5 Healthy Eating Habits for the Family

As you know I love to share guest posts with you from fellow bloggers, it’s a great way to share their talent with you and for you to hopefully discover new blogs to follow and read.

Today I hand you over to Elizabeth from The Home Makers Journal. She is a mum who loves to spend time with her family. She enjoys giving her opinion and staying up to date on new things! She also makes endless gaming lists and loves to share those to help others playing the same games!

I pass you over to Elizabeth:

As a parent, the second your child enters the world you have effectually signed a contract.  In this contract you vow to take care of them across the spectrum of many needs they will have as they grow into adults.  You promise to clothe them and provide them a great home where they can feel comfortable and secure.

You also become responsible for leading them into an adulthood that is populated by healthy eating habits and sound nutrition.  Children excel at emulation; it’s how they learn their first steps, first words and body gestures.  It also through this emulation that they develop their diet choices and their ideas about nutrition.

Each day, your child will be subjected to a slew of advertisements that hock their latest creations at your child.  To keep your children in the healthy zone you need to be the advertisement. Be the what, be the when and the where on eating.  Below are five great tips top establishing a great eating routine in your family.

Variety is the Spice of Life

Always be on the lookout for new foods and drinks that you can add to your approved list.  It can be easy to pass things up in the grocery store because of a down-turned face or a protruded tongue but stick with it and encourage your children to try something new.  Eating the same foods day in and day out can take its toll and may supply the urge to seek out less than ideal foods.

If you are having problems getting your little ones to eat some of the more nutritious foods that aren’t exactly in line with their palate just yet, consider chopping these bits up, add them to salads, lasagnes or casseroles.  Disguise them until you don’t need to anymore.

Never use foods like sweets as a reward for good behaviour.  Children are highly influence able.  Creating a reward/punishment system with food has the potential to lead to a variety of eating disorders later in life.

Schedule and Routine

During growth and development, routines have been shown time and time again to provide the kind of clear structure that is essential for forming sound cognitive, social and emotional development.  A child should have a vague idea of when food is going to be ready for breakfast, lunch and dinner.  This can lead to better decision of food timing and amounts later in life.  I still hear my mother’s voice in my head each time I reach for a snack around 4pm.  “Don’t spoil your dinner!”

To make this more exciting, consider sitting down with your kids and planning out a theme night.  Mexican, Asian or Italian could be a great way to get children exposed to foods from other cultures.

If you have the resources and the time, try and incorporate at least one new food each week.  Sometimes, you host a party and smoke meat for BBQ. This will do leaps and bounds in terms of food exposure and my even turn you onto something unexpected.

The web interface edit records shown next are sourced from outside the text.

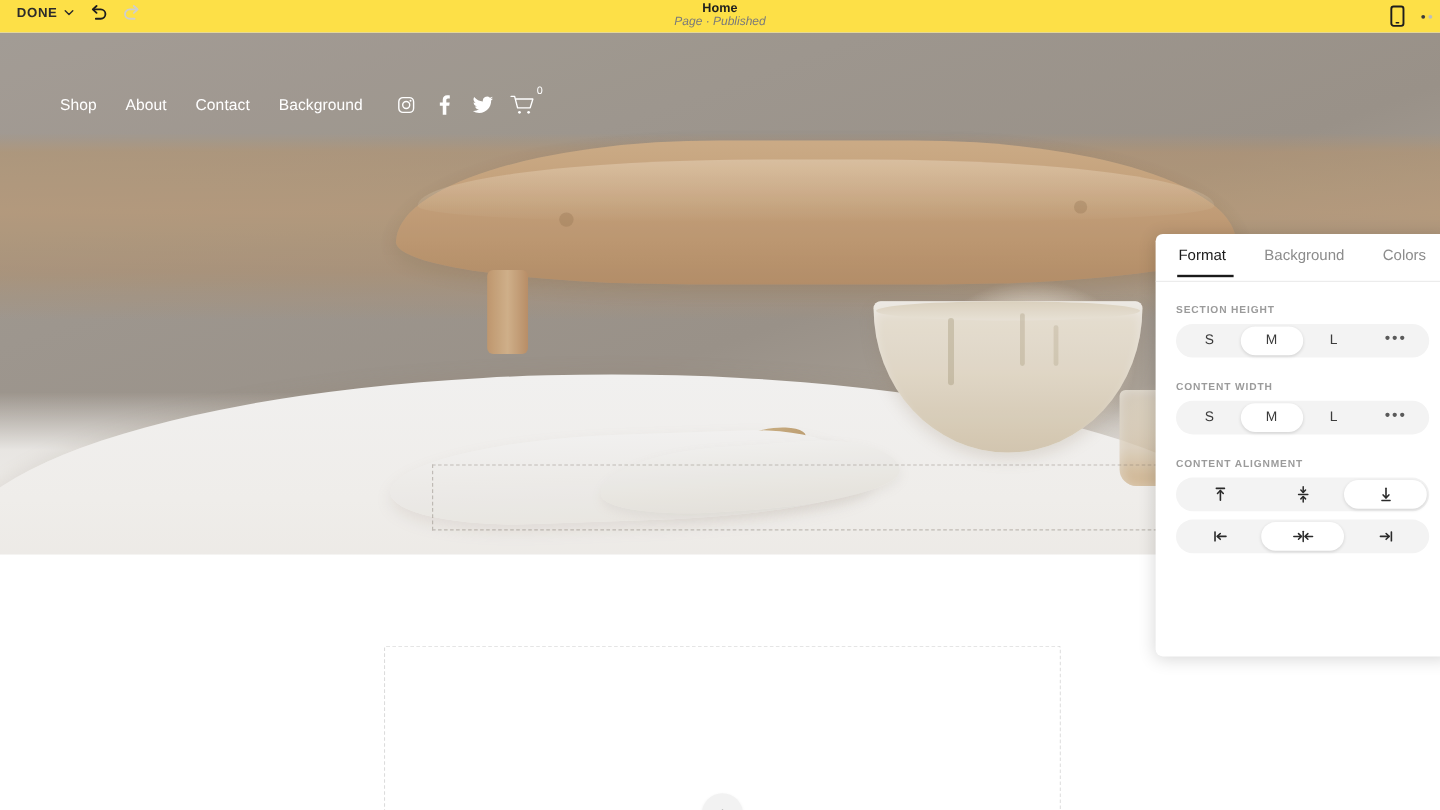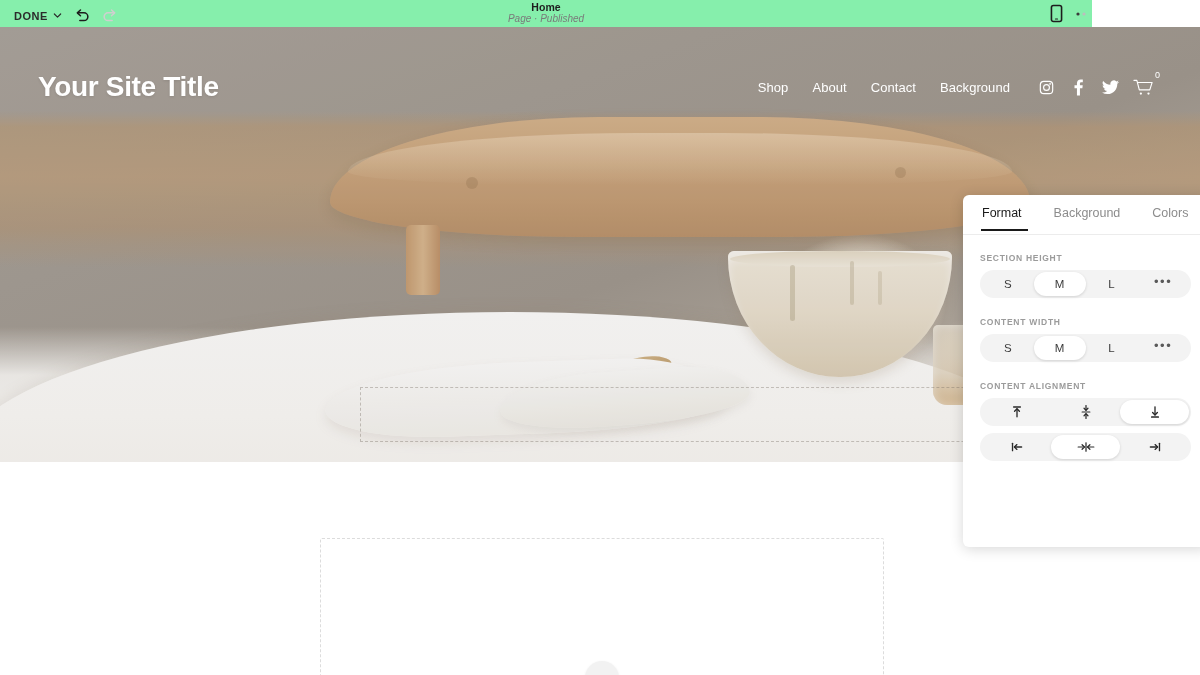"DONE" .topbar { align-items: flex-end -> flex-start; background: #86efac -> #fde047; width: 1092px -> 1200px }
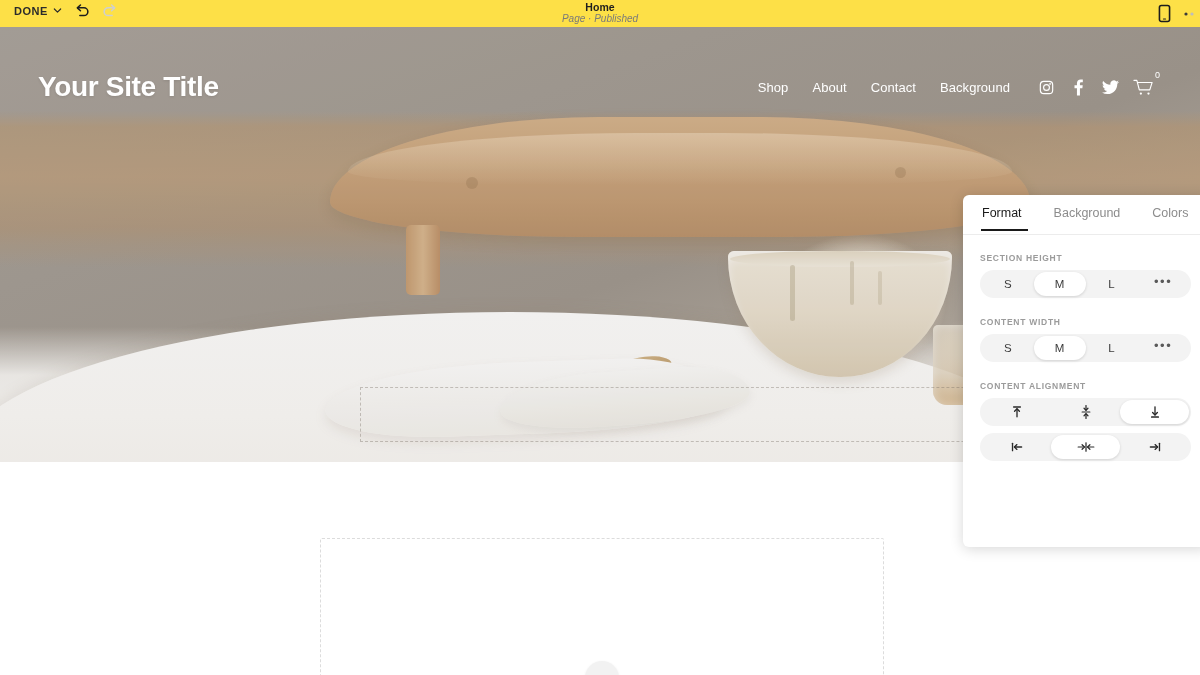"Your Site Title" div.site-title { html: <div>Your Site Title</div> -> none }
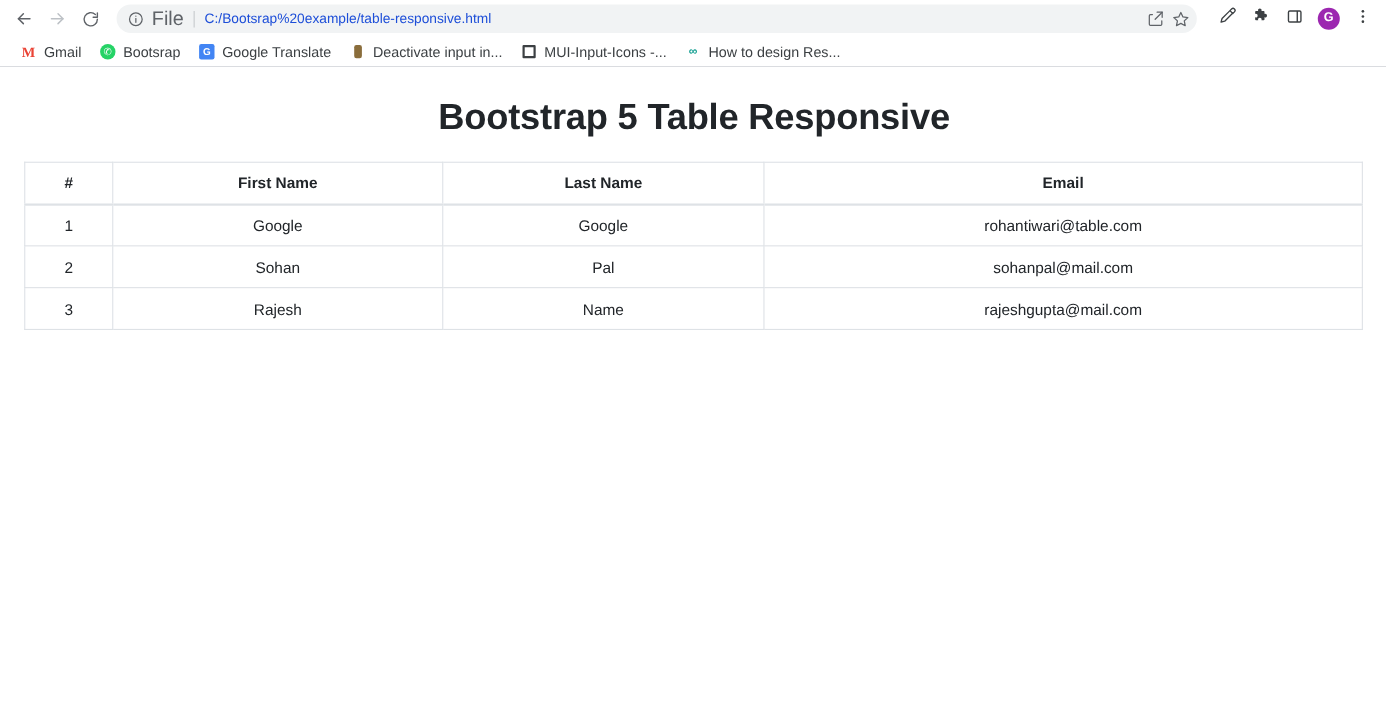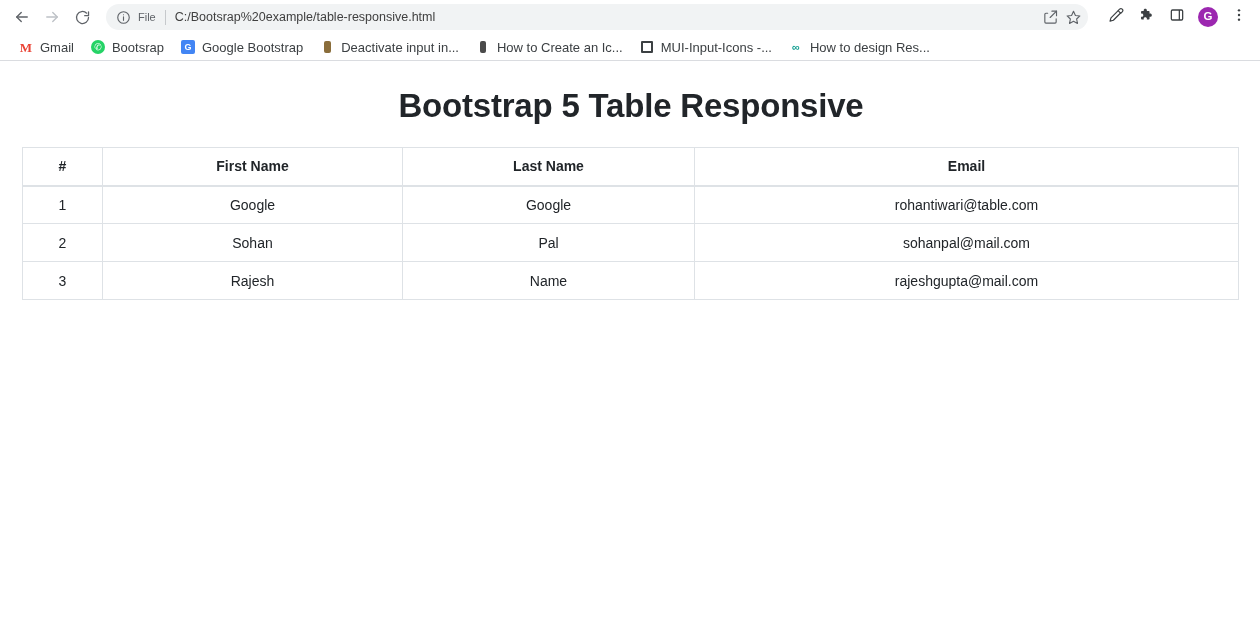"File" .omnibox-scheme { font-size: 11px -> 18px }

A Family that Eats Together Stays Fit Together

There is no better opportunity to model great food choices than at the dinner table.  Make an effort to have a family meal each day.  If this is impossible because of work schedules, aim for at least three or four times a week.  In addition to the great modelling opportunities, studies out of Harvard have shown that children from families who eats several meals a week together develop higher self-esteem, more vocabulary and a better sense of belonging.

Clean Up that Pantry

One of the first things you should do when establishing a healthy eating atmosphere in your home is eliminate any foods in the house that don’t prescribe to a healthy lifestyle.  This means those snacks that you hide for yourself on the top shelf.  Anything you wouldn’t want your kids consuming should go.

Look for foods with hydrogenated soy bean oils, high fructose corn syrups and artificial sugars.  All these items are some of the biggest fat offenders.

When possible look for labels that state organic or all-natural.  While there is still a debate on whether these foods are indeed huge diet game-changers, they do usually tend to be made with less artificial flavours and ingredients.

Stock Up on Healthy Snacks

We all love to snack so set your family up for success when they reach into the fridge or a cabinet for a quick bite.  Rice cakes with a swipe of almond butter or peanut butter are my personal favourite.  Loaded with clean and stable energy and low on fat and calories these guys are often just what I need to hold me over until dinner.

Take to the internet to discover greater snack options.  There are hundreds waiting to be discovered and used in your kitchen.